LISTED ENTRIES:
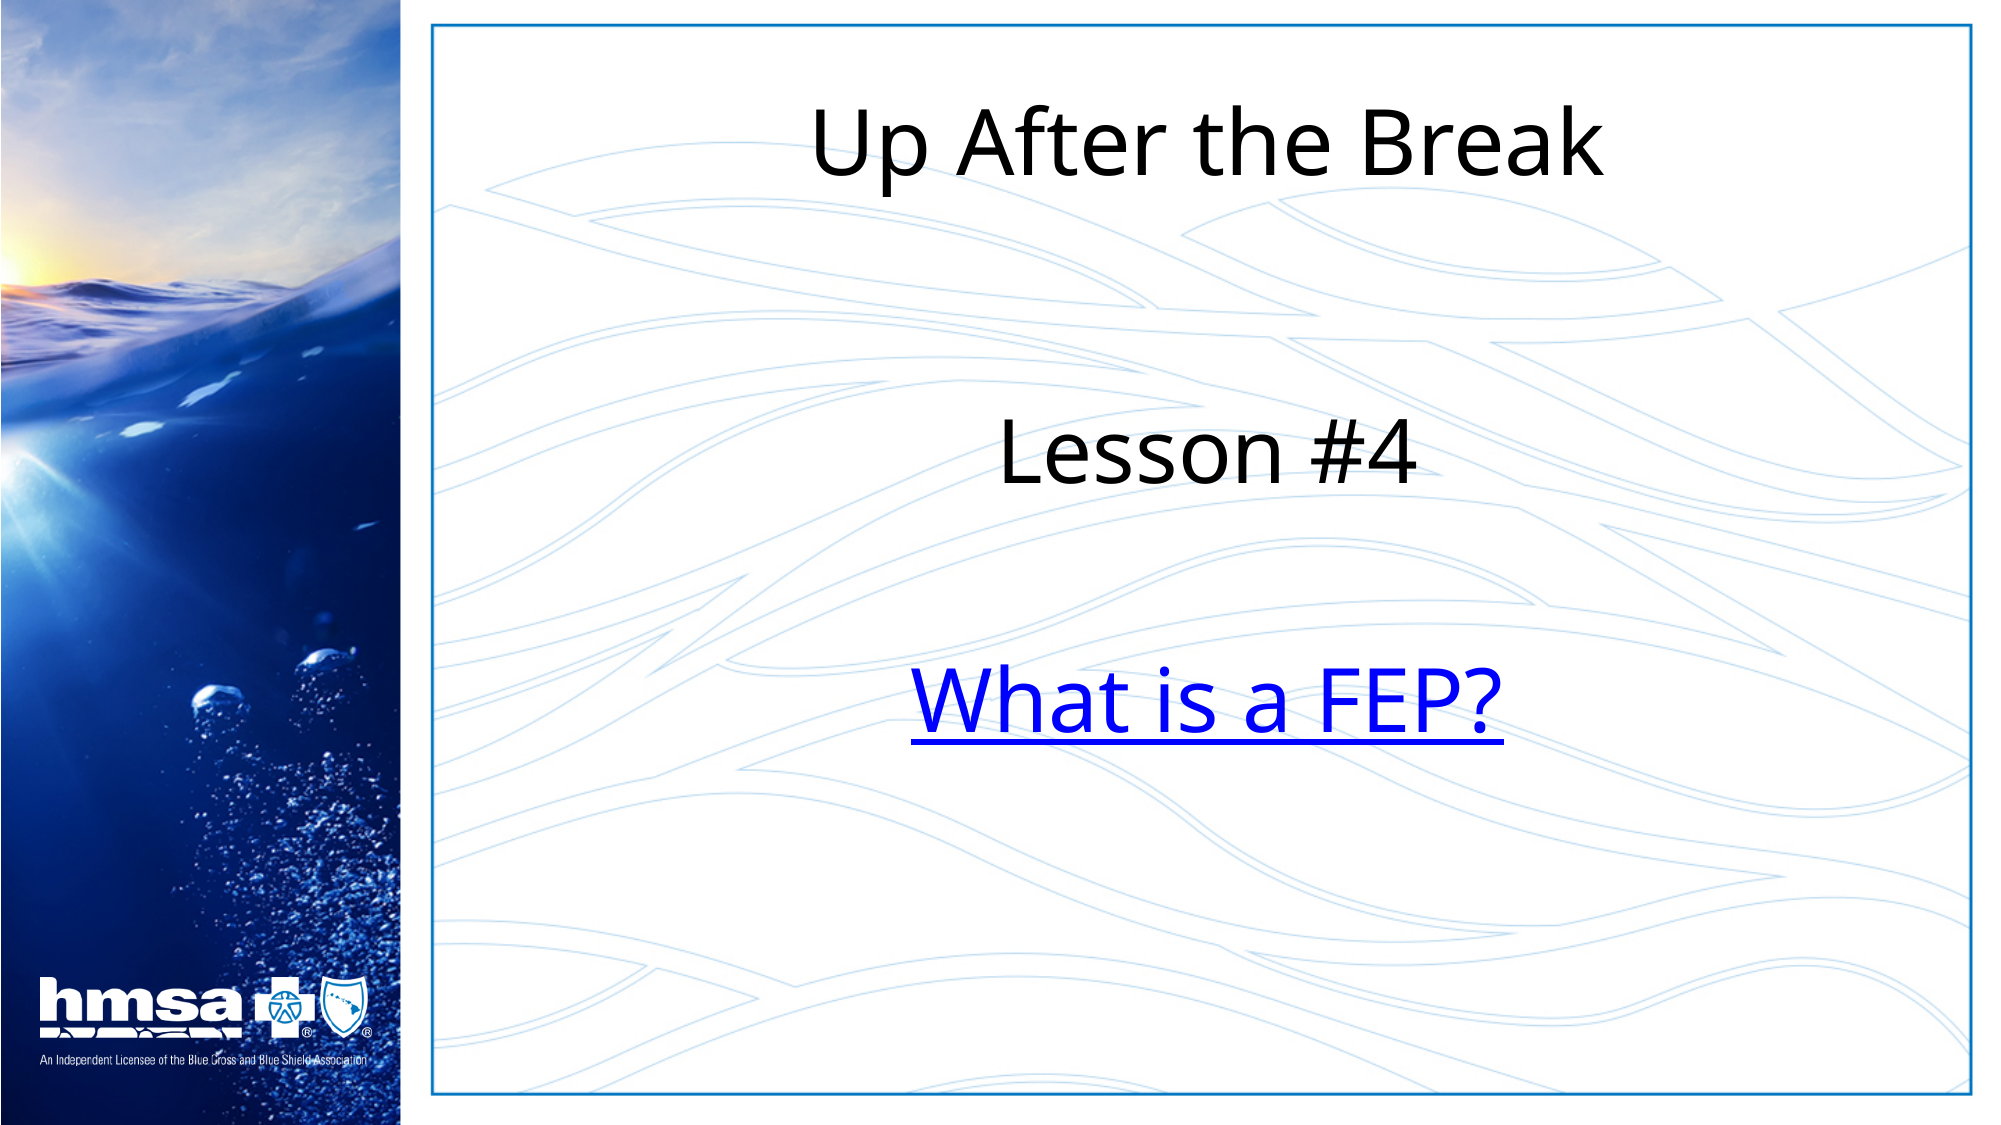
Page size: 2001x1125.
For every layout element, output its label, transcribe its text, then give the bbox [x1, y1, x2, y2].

picture [1, 0, 1999, 1125]
list Lesson #4 What is a FEP? [476, 262, 1939, 1005]
title Up After the Break [476, 45, 1939, 233]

ASSIGNED TASK:
From the first line to the last, output the records exactly without pictures.

RESPONSE TO THIS EXERCISE:
Page size: 2001x1125.
For every layout element, output its label, transcribe its text, then give the bbox [x1, y1, x2, y2].

picture [1, 0, 1999, 1125]
list Lesson #4 What is a FEP? [476, 262, 1939, 1005]
title Up After the Break [476, 45, 1939, 233]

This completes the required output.